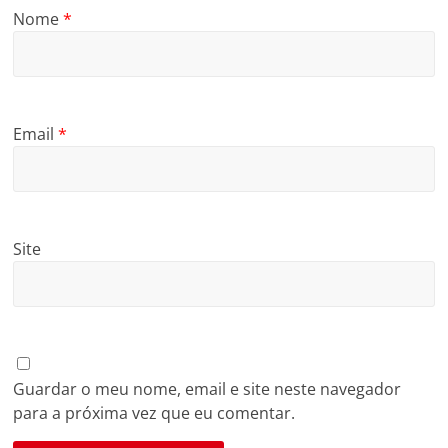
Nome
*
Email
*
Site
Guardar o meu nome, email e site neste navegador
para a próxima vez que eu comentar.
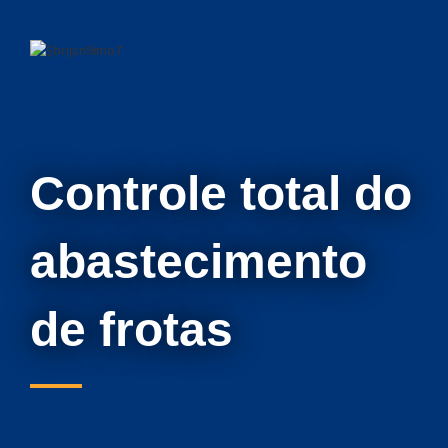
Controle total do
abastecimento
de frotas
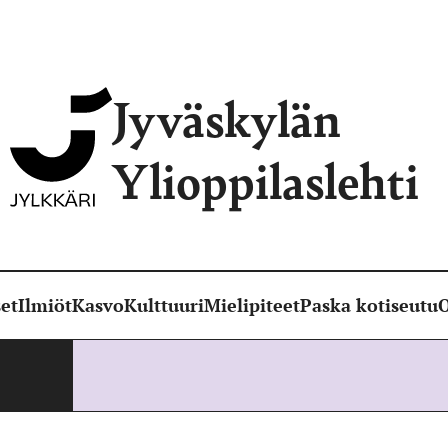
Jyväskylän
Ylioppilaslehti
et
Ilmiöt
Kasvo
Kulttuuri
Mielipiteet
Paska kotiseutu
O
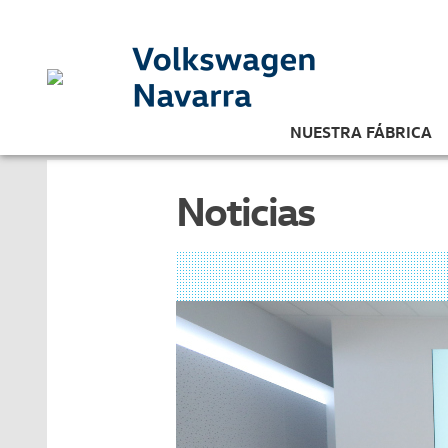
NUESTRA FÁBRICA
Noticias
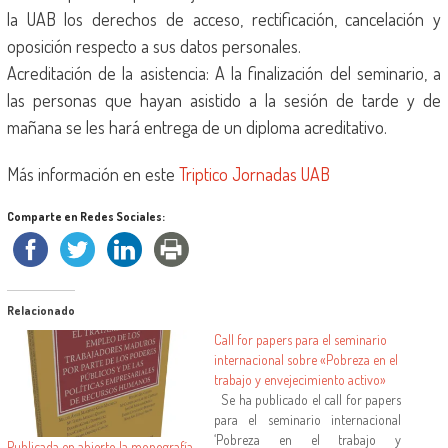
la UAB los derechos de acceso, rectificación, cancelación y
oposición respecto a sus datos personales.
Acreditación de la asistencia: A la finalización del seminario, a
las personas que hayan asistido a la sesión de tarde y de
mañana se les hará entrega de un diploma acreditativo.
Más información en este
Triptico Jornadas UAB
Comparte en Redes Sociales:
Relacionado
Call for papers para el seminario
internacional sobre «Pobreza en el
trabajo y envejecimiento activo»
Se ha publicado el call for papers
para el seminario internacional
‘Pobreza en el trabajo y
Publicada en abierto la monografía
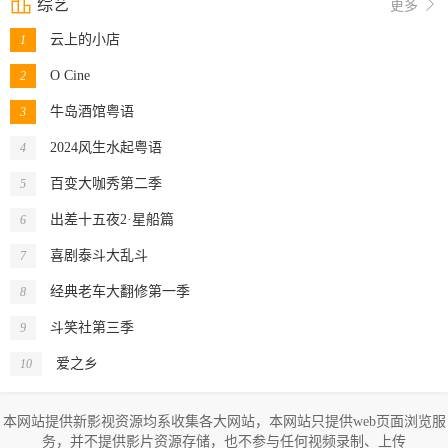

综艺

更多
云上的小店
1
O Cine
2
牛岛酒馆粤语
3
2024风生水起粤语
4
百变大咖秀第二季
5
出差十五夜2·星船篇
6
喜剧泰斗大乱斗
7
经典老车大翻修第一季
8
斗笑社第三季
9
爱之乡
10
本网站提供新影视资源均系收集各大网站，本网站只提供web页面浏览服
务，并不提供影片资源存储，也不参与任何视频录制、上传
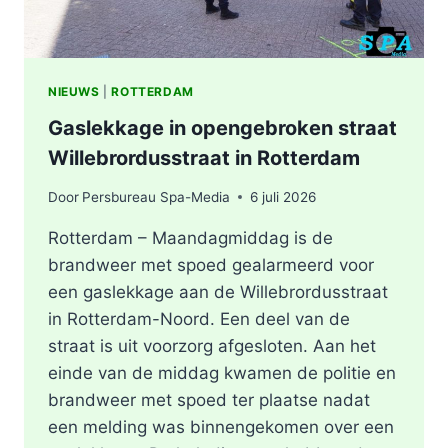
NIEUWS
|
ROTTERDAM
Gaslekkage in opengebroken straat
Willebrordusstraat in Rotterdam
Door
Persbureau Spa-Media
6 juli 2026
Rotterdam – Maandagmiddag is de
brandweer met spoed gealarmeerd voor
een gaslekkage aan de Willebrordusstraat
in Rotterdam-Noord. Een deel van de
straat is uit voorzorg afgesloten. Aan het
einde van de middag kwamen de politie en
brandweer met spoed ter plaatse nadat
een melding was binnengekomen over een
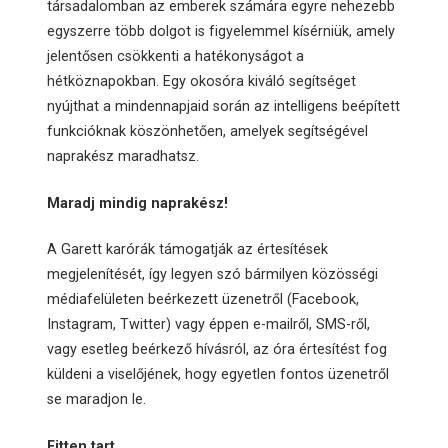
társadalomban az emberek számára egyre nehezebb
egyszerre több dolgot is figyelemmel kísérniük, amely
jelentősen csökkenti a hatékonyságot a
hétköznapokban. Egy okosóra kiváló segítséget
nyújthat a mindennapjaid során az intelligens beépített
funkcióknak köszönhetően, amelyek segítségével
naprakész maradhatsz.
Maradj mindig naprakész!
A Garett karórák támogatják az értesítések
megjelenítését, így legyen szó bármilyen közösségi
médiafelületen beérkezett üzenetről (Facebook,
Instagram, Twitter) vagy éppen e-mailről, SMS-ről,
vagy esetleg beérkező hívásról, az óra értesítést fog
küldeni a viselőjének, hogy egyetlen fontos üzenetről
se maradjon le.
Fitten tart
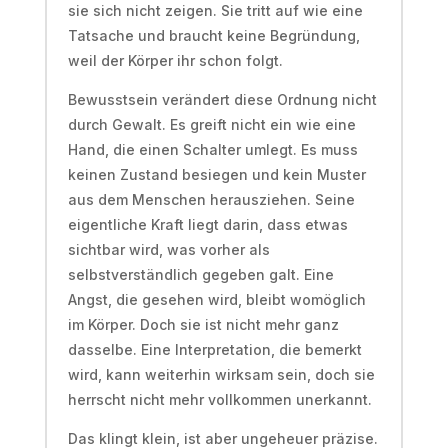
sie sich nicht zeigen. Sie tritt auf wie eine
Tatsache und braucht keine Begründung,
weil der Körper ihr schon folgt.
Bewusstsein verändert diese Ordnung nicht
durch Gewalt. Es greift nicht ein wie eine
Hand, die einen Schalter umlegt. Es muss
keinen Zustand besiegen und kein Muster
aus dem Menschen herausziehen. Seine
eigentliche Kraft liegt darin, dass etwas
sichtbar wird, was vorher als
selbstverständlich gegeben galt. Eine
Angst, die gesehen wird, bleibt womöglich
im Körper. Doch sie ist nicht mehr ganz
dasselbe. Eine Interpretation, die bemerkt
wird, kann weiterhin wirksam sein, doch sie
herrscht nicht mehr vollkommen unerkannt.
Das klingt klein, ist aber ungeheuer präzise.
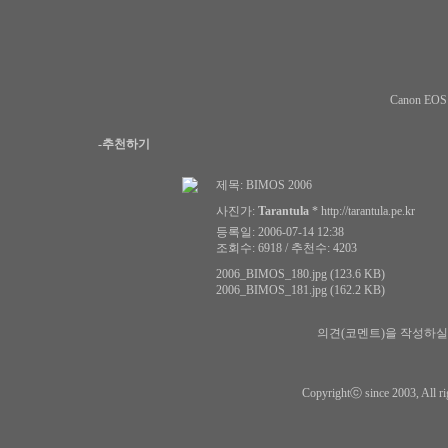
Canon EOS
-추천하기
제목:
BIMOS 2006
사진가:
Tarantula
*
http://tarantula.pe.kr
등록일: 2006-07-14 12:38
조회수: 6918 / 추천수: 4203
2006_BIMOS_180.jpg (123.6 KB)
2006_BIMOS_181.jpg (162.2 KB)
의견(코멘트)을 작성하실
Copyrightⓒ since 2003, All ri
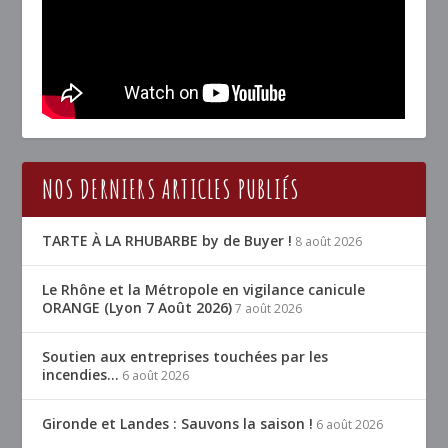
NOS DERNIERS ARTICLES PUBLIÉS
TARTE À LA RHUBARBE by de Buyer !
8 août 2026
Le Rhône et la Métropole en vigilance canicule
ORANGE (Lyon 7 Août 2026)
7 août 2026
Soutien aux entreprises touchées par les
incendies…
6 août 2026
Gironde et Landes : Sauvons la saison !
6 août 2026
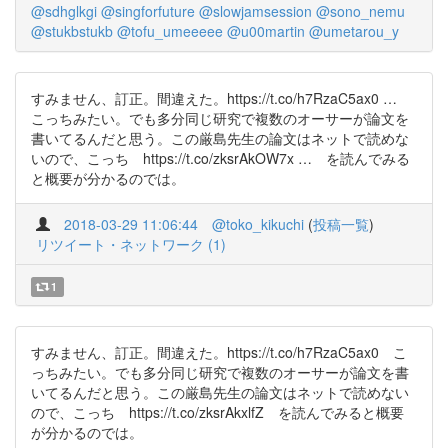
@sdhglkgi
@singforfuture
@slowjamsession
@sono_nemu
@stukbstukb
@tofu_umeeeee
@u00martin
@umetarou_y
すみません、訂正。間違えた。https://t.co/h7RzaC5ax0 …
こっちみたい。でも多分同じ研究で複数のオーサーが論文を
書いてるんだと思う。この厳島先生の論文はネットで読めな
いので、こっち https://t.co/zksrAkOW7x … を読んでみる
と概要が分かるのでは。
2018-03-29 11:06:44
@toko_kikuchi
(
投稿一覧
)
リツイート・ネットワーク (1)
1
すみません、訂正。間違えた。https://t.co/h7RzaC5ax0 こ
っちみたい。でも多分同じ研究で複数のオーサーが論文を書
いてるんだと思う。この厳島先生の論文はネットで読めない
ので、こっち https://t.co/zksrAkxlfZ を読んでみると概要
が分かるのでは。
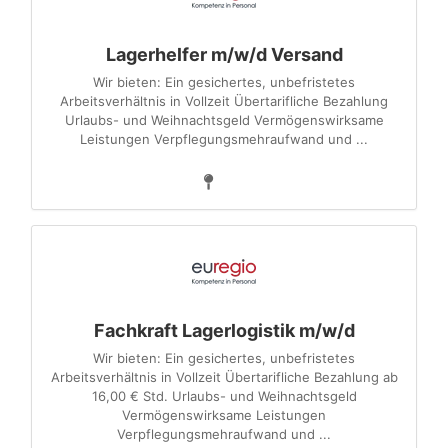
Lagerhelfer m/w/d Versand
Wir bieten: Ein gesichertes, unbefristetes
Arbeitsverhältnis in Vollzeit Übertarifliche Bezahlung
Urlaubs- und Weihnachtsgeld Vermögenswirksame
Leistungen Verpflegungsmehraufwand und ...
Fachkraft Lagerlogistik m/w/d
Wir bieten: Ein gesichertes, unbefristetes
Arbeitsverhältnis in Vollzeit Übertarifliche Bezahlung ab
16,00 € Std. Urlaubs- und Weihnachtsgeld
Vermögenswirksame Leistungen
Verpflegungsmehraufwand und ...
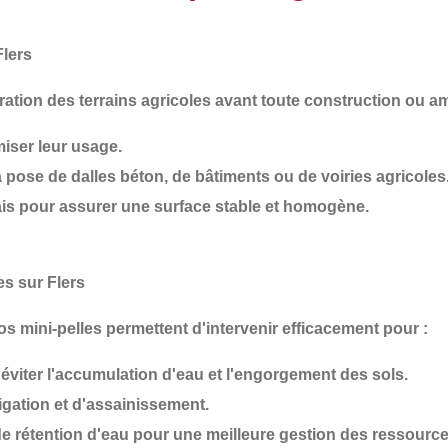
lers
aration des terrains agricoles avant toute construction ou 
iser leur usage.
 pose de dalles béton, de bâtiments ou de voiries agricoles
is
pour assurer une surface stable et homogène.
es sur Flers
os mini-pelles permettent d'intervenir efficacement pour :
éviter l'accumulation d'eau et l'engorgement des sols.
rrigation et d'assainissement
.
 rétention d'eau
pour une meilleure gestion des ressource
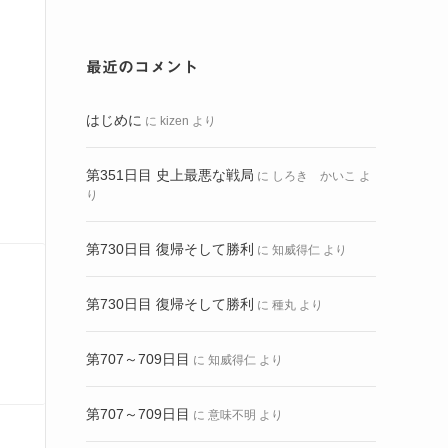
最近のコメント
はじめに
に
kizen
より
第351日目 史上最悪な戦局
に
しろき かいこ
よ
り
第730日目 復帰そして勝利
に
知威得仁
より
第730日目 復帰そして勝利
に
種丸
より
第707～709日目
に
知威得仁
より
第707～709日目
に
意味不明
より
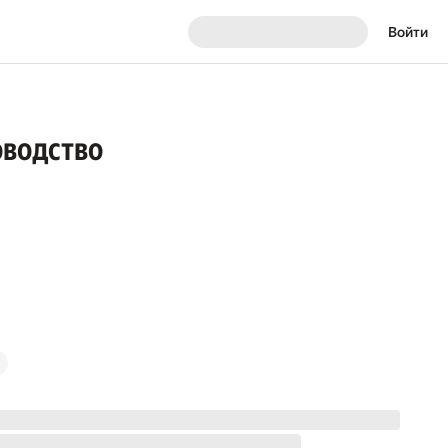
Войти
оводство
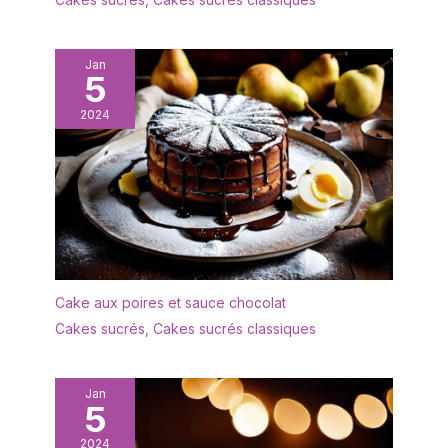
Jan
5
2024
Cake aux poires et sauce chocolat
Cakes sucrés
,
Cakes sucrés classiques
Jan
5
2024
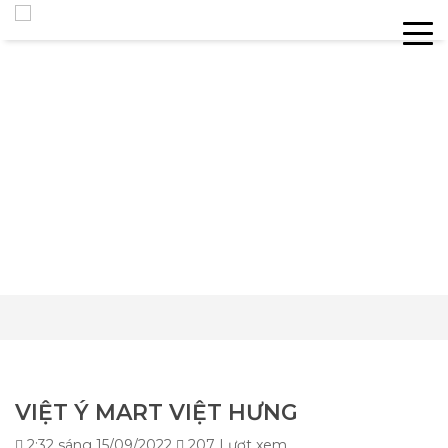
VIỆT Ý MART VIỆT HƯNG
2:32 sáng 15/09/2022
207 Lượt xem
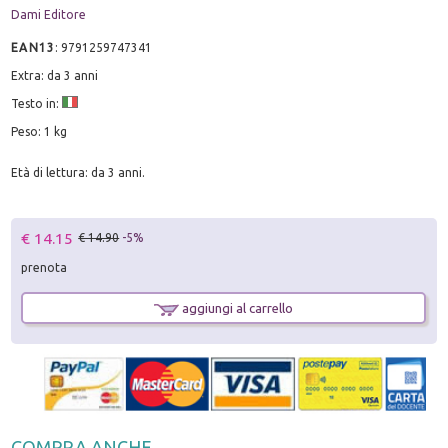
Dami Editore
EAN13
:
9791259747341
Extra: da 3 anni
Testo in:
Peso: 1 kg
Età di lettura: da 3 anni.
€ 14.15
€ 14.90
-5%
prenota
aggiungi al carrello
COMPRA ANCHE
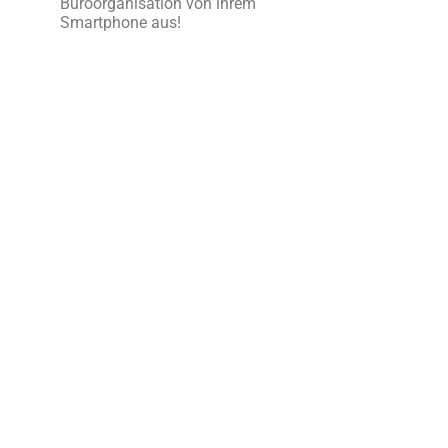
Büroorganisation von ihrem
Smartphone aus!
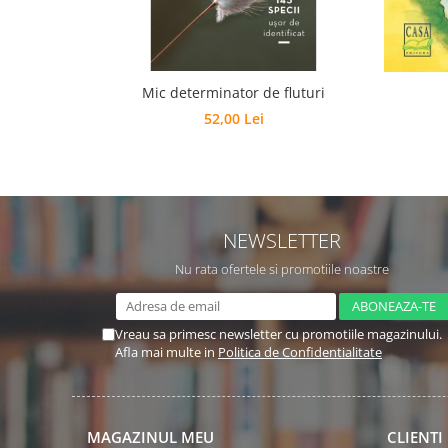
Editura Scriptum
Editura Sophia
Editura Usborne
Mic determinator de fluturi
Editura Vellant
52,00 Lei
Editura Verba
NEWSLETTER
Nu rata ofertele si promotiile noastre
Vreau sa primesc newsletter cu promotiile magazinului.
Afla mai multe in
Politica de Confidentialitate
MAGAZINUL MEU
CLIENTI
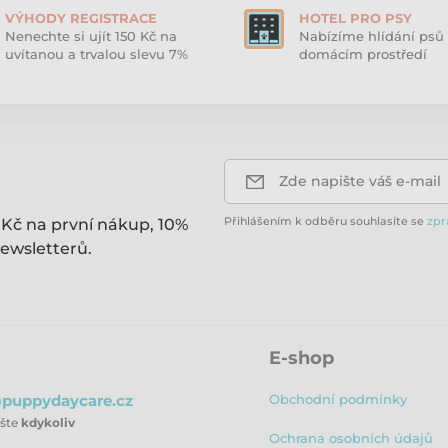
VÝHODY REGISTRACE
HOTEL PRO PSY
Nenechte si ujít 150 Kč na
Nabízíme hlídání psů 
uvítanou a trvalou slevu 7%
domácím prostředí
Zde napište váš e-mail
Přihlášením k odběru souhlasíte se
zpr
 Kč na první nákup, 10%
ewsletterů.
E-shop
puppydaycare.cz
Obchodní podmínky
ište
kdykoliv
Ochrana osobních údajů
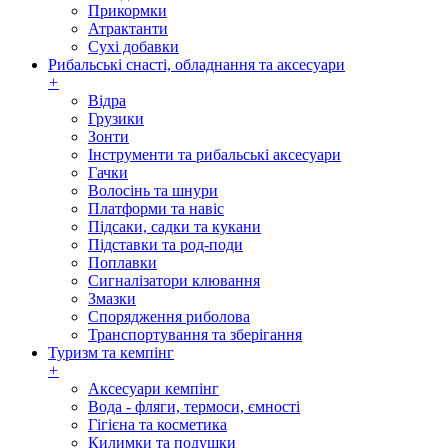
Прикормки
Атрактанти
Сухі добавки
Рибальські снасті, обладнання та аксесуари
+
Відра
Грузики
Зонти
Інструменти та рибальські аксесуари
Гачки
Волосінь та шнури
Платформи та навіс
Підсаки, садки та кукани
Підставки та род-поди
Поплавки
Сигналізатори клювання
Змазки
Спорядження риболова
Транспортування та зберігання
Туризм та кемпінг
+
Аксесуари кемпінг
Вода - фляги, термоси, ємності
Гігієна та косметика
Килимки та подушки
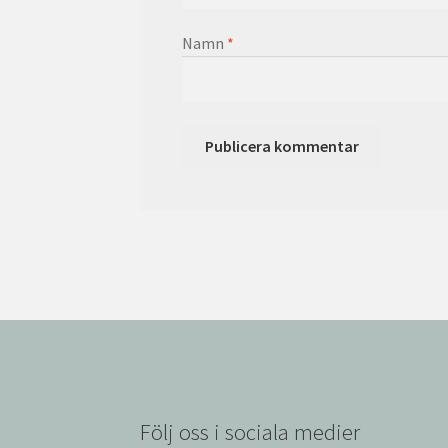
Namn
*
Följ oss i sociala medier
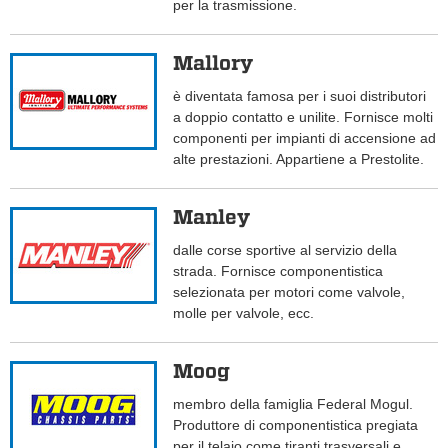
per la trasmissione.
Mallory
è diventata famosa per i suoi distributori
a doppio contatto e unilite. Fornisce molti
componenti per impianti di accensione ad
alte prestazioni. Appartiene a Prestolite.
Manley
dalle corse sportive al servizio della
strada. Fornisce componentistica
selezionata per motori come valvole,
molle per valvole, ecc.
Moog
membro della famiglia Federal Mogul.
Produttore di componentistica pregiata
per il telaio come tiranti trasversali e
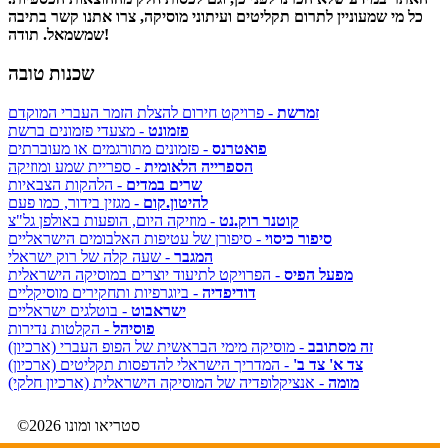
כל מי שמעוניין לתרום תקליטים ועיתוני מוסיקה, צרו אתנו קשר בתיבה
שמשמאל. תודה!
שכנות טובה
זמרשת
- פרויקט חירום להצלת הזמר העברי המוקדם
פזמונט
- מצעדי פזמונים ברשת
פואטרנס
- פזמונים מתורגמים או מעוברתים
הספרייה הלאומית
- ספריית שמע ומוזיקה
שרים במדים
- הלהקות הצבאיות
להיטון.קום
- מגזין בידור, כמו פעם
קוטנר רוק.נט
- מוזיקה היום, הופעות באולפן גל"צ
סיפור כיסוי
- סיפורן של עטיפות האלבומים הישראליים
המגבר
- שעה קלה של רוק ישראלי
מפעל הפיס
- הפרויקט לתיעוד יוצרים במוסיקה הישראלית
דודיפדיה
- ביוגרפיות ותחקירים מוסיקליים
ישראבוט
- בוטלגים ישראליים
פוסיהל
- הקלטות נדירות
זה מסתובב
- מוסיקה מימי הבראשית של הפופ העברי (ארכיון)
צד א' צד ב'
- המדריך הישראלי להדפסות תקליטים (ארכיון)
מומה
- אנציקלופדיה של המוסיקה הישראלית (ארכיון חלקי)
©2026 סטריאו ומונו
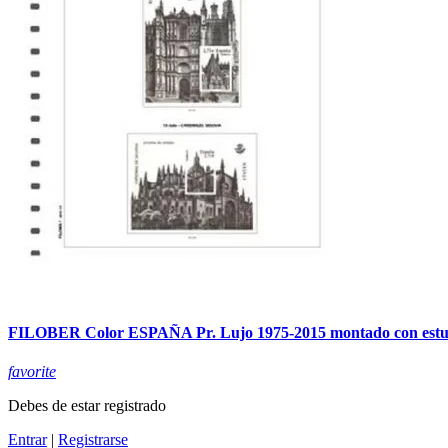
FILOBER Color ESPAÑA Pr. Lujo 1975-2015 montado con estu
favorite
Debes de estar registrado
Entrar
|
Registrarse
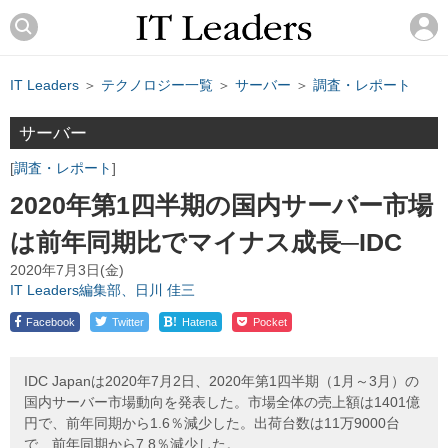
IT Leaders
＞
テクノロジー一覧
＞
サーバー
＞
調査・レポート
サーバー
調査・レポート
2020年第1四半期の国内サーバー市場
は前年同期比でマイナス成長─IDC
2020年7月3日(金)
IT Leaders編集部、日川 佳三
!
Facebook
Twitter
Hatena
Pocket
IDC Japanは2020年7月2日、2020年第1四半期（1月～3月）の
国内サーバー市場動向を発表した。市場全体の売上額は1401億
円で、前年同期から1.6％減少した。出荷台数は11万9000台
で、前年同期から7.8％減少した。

□ □ □

§ **Job item**
Retype word for word the stretch of the items from the line that contains "VIỆT Ý MART VIỆT HƯNG" through the line that contains "Smartphone aus!", including both of those lines, and leave the pictures out.

§ **Exercise response**
VIỆT Ý MART VIỆT HƯNG
2:32 sáng 15/09/2022
207 Lượt xem
Dami Editore
EAN13
:
9791259747341
Extra: da 3 anni
Testo in:
Peso: 1 kg
Età di lettura: da 3 anni.
€ 14.15
€ 14.90
-5%
prenota
aggiungi al carrello
COMPRA ANCHE
Büroorganisation von ihrem
Smartphone aus!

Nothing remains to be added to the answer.